Paradoxically, the military came under criticism a decade ago for not prescribing enough medications, particularly for pain.

Thousands of troops struggle with insomnia, anxiety and chronic pain, and that combination is particularly risky to treat with medications. Pairing a pain medication such as oxycodone, a narcotic, with an anti-anxiety drug such as Xanax, a so-called benzodiazepine, amplifies the tranquilizing effects of both, doctors say.

Similarly, antidepressants such as Prozac or Celexa block liver enzymes that help break down narcotics and anxiety drugs, extending their effects.

In the case of Marine Gunnery Sgt. Christopher Bachus, it is far from clear that he received the least amount of medication possible.

He saw combat in Iraq, said his brother, Jerry Bachus of Westerville, and he struggled with alcoholism, anxiety, flashbacks, irritability and survivor’s guilt once home.

“He could make himself the life of the party,” Jerry Bachus recalled of his brother’s behavior before serving in Iraq. “But he came back a shell, like a ghost.”

Christopher Bachus received a diagnosis of PTSD, and in 2005, doctors put him on a regimen that included Celexa for depression, Klonopin for anxiety and Risperdal, an anti-psychotic drug. In 2006, after he had a period of stability, a military doctor discontinued his medications. But six months later, Bachus asked to be put on them again.

According to an autopsy report, his depression and anxiety worsened in late 2006. Yet for unexplained reasons, he was allowed to deploy to Iraq for a second time in early 2007.

But when his commanders discovered that he was on psychiatric medications, he was sent home after a few months, records show.

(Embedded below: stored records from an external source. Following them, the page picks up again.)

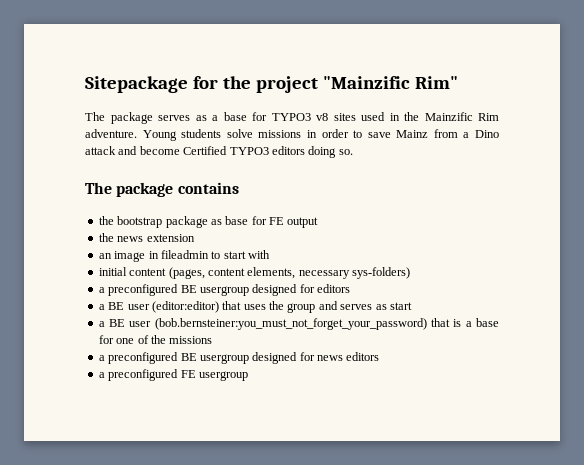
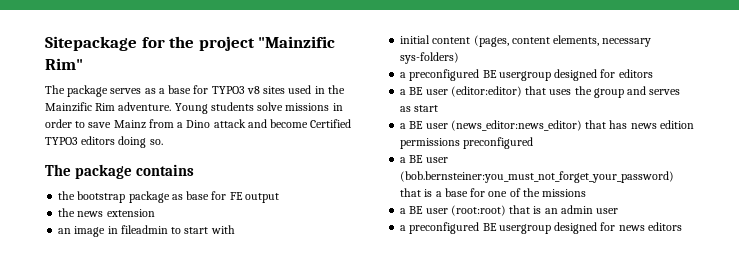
(412, 306) none -> [400,120,694,131] [400,137,534,149] // a BE user (news_editor:news_editor) that has news edition permissions preconfigured
(213, 340) none -> [400,205,619,216] // a BE user (root:root) that is an admin user
[98,369,248,381] // a preconfigured FE usergroup -> (682, 226) none

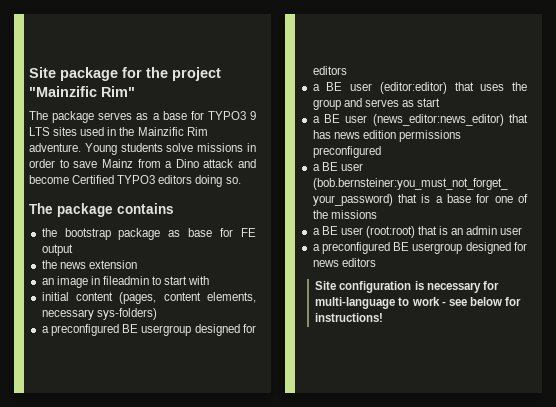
[45,36,137,51] Sitepackage -> [29,67,118,81] Site package
[246,86,260,94] v8 -> [250,111,256,120] [29,127,50,136] 9 LTS
(682, 226) none -> [315,281,499,293] [315,297,521,309] [315,313,384,322] // Site configuration is necessary for multi-language to work - see below for instructions!

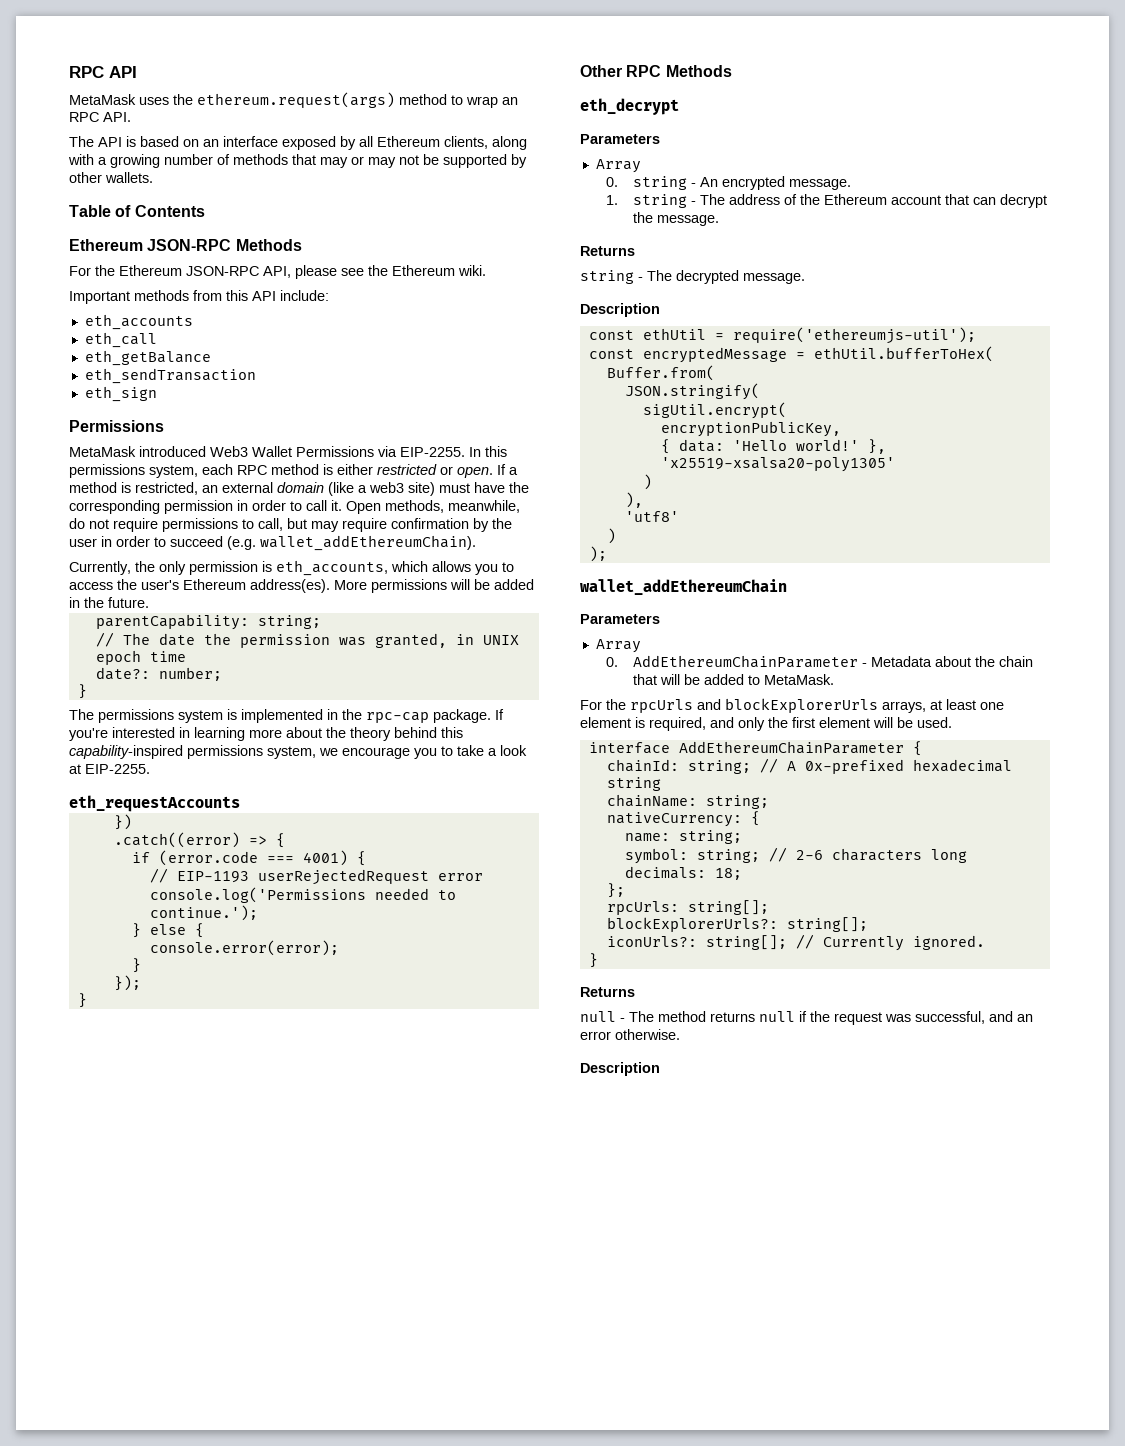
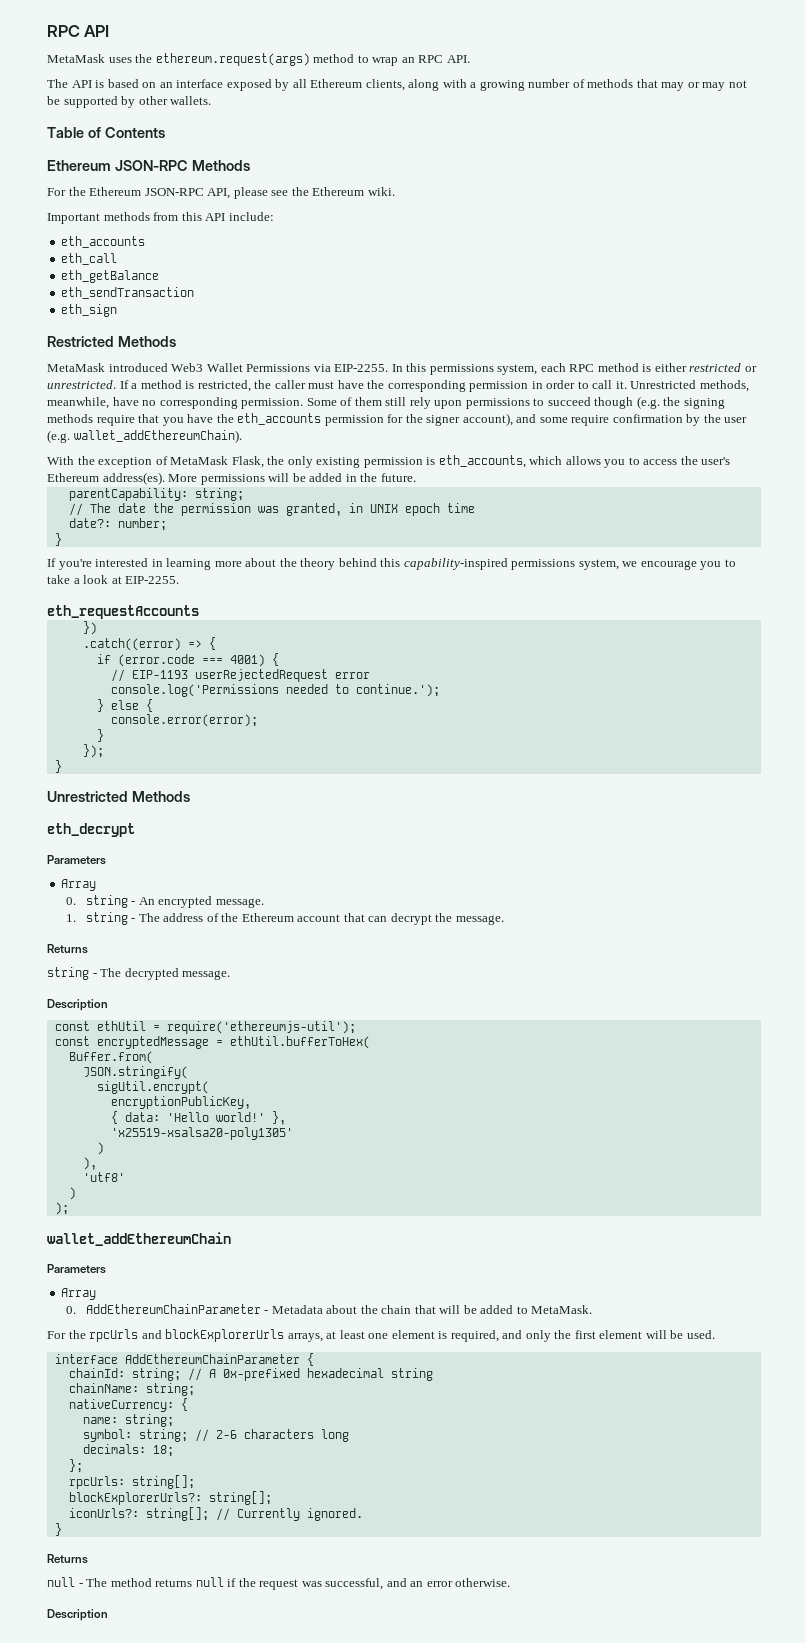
[69,420,164,432] Permissions -> [47,336,176,347] Restricted Methods
[457,467,493,478] open. -> [47,380,116,389] unrestricted.
[202,482,435,496] an external domain (like a web3 site) -> [254,380,306,389] the caller
[346,501,381,514] Open -> [630,380,697,389] Unrestricted
[69,518,339,532] do not require permissions to call, but may -> [112,396,725,409] [47,413,568,426] have no corresponding permission. Some of them still rely upon permissions to succeed though (e.g. the signing methods require that you have the eth_accounts permission for the signer account), and some
[101,535,476,551] [69,561,131,575] in order to succeed (e.g. wallet_addEthereumChain). // Currently, -> [47,430,242,443] [47,456,264,468] (e.g. wallet_addEthereumChain). // With the exception of MetaMask Flask,
(186, 568) none -> [316,457,361,468] existing
[69,709,491,723] The permissions system is implemented in the rpc-cap package. -> (62, 539) none
[580,65,662,77] Other RPC -> [47,791,128,802] Unrestricted

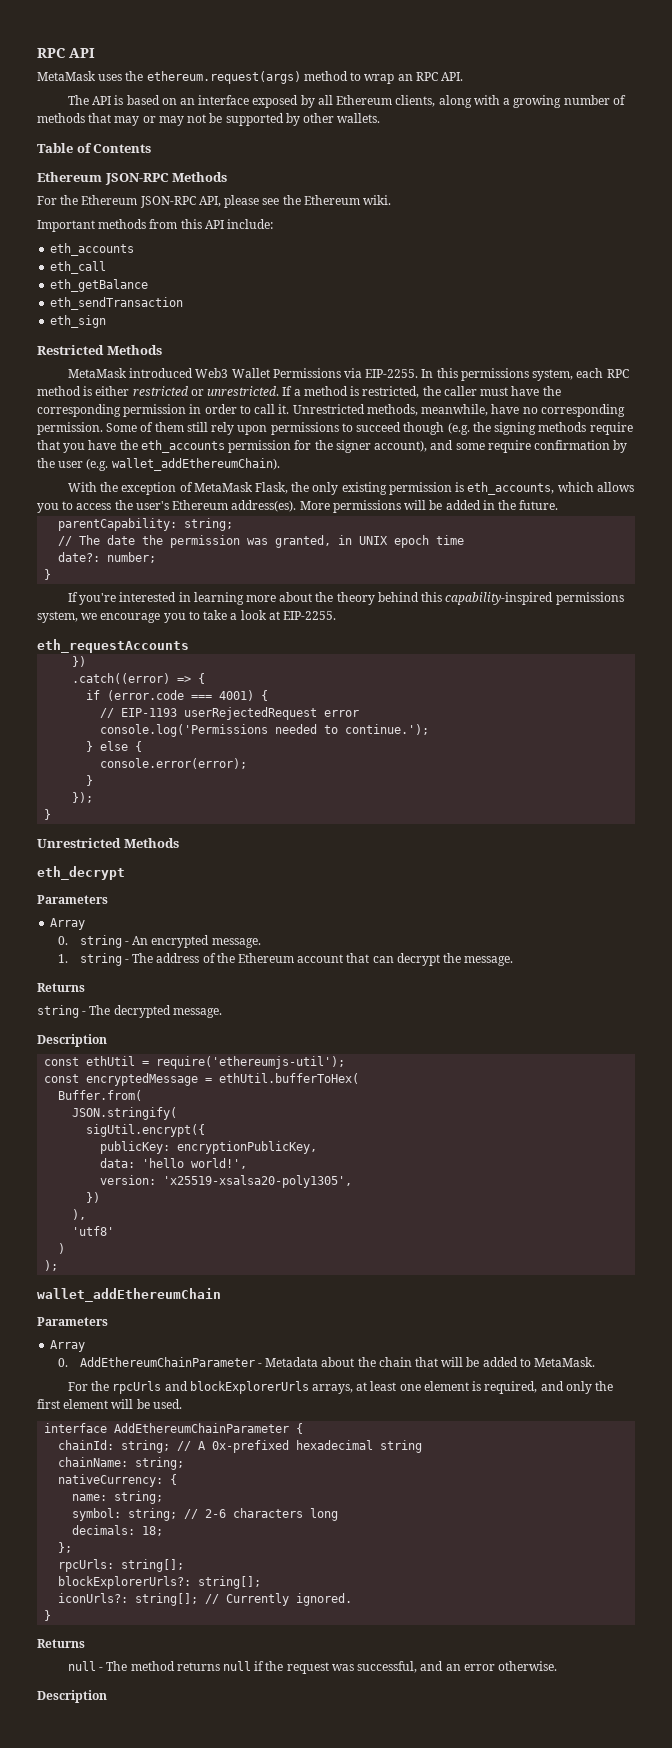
[96,1081,209,1094] sigUtil.encrypt( // -> [86,1124,206,1137] [100,1141,171,1154] sigUtil.encrypt({ // publicKey:
[110,1111,286,1125] [110,1127,293,1140] [96,1142,104,1155] { data: 'Hello world!' }, // 'x25519-xsalsa20-poly1305' // ) -> [100,1158,248,1169] [100,1175,353,1188] [86,1192,101,1203] data: 'hello world!', // version: 'x25519-xsalsa20-poly1305', // })

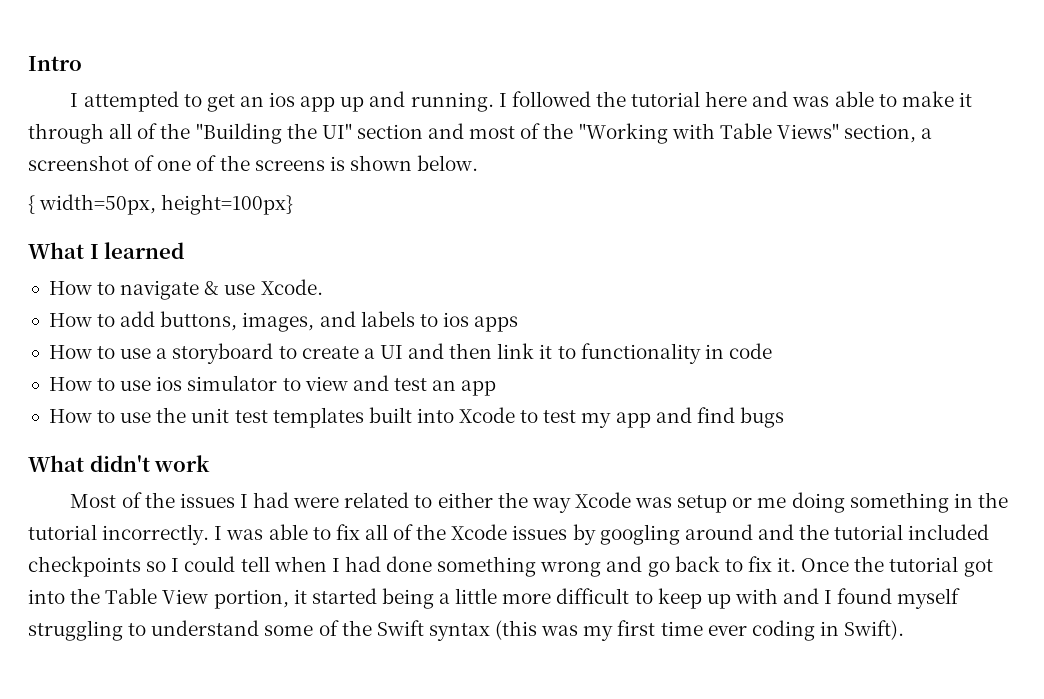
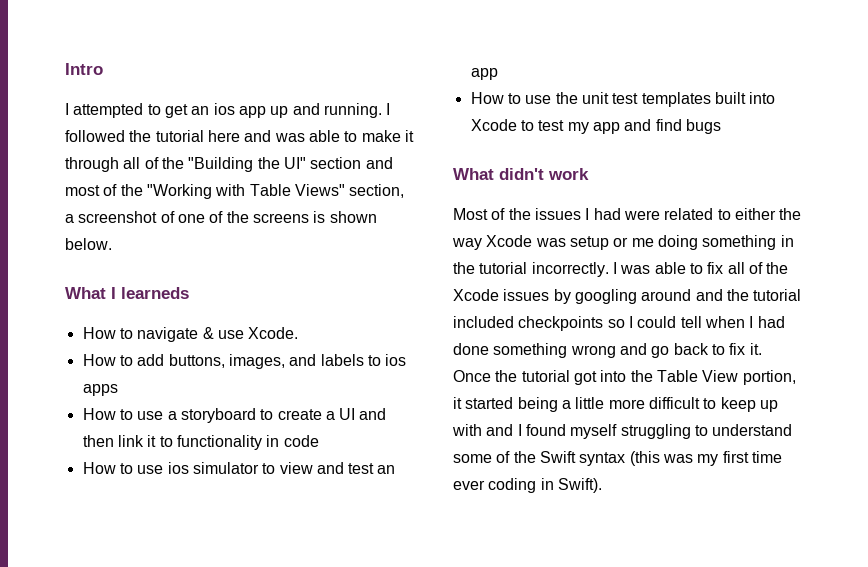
[28,194,294,215] // { width=50px, height=100px} -> (112, 244) none
[104,242,185,259] learned -> [121,287,189,299] learneds

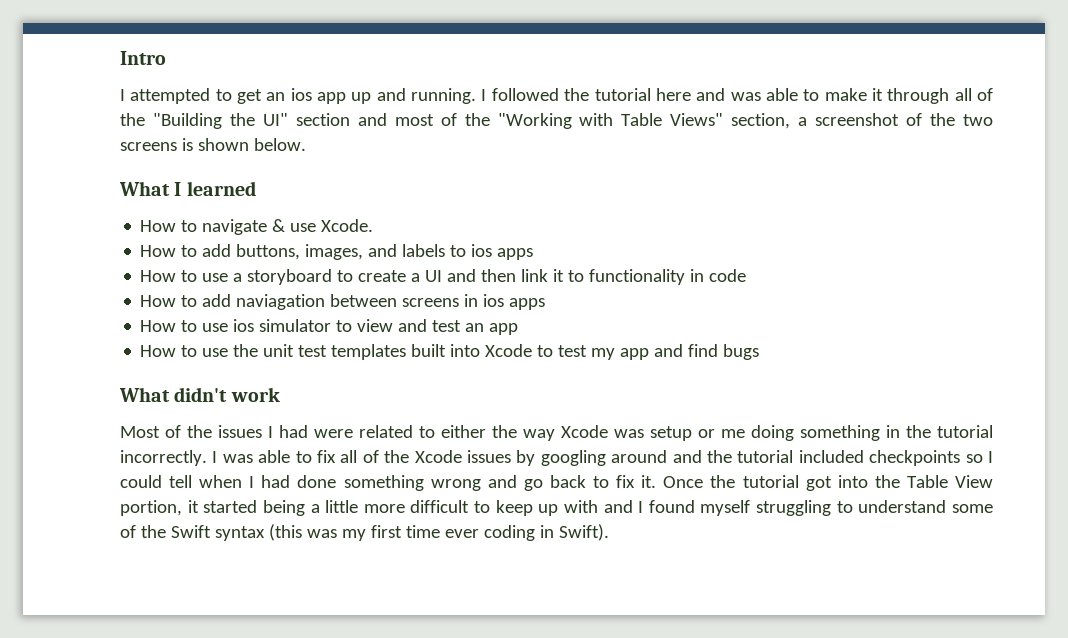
[177,211,249,223] one of the -> [930,113,994,126] the two
[121,287,189,299] learneds -> [186,181,256,196] learned
(319, 441) none -> [140,294,546,310] // How to add naviagation between screens in ios apps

Frustrated and ashamed that he could not be in a front-line unit and unwilling to work behind a desk, he applied in late 2007 for a medical retirement.

In March 2008, a military doctor began giving him an opiate painkiller for his back. A few days later, Bachus, 38, called his wife, who was living in Ohio. He sounded delusional, she told investigators later, but not suicidal.

“You know, babe, I am really tired, and I don’t think I’ll have any problems falling asleep tonight,” he told her. He was found dead in his quarters in North Carolina nearly three days later.

According to the autopsy report, Bachus had in his system two antidepressants, the opiates oxymorphone and oxycodone, and Ativan for anxiety. The delirium he experienced in his final days was “most likely due to the interaction of his medications,” the report said.

Nearly 30 prescription bottles were found at the scene, the report said.

Jerry Bachus pressed the Marine Corps and the Navy for more information about his brother’s death, but he received no further explanations. “There was nothing accidental about it,” he said. “It was inevitable.”


Trying to numb the pain

In his last months, Air Force Senior Airman Anthony Mena rarely left home without a backpack filled with medications.

He had deployed to Iraq in 2005 but saw little action. He got the chance to return in 2006, when sectarian violence was hitting a peak.

After coming home, he spoke often of feeling guilty about missing patrols in which a sergeant was killed and several platoon mates were seriously wounded.

He returned from his second deployment complaining of back pain, insomnia, anxiety and nightmares. Doctors diagnosed PTSD and prescribed cocktails of psychiatric drugs and narcotics.

Yet his pain and depression only deepened. “I have almost given up hope,” he told a doctor in 2008, medical records show. “I should have died in Iraq.”

By the summer of 2008, he was on half a dozen medications. His back and neck pain worsened, but Air Force doctors could not pinpoint a cause.

In February 2009, he received an honorable discharge and was given a

100 percent disability rating by the Department of Veterans Affairs, meaning he was considered unable to work. Yet for all his troubles, he seemed hopeful when his mother, Pat Mena, visited him in early July 2009.

The night after his mother left, he put on a new Fentanyl patch, a powerful narcotic often used by cancer patients. With his increasingly bad memory, he often forgot what pills he was taking, his mother said. That night, July 21, 2009, he forgot to remove the old patch. He died early the next day. He was 23.

A toxicologist found eight prescription medications in his blood.

“The manner of death,” the autopsy report concluded, “is accident.”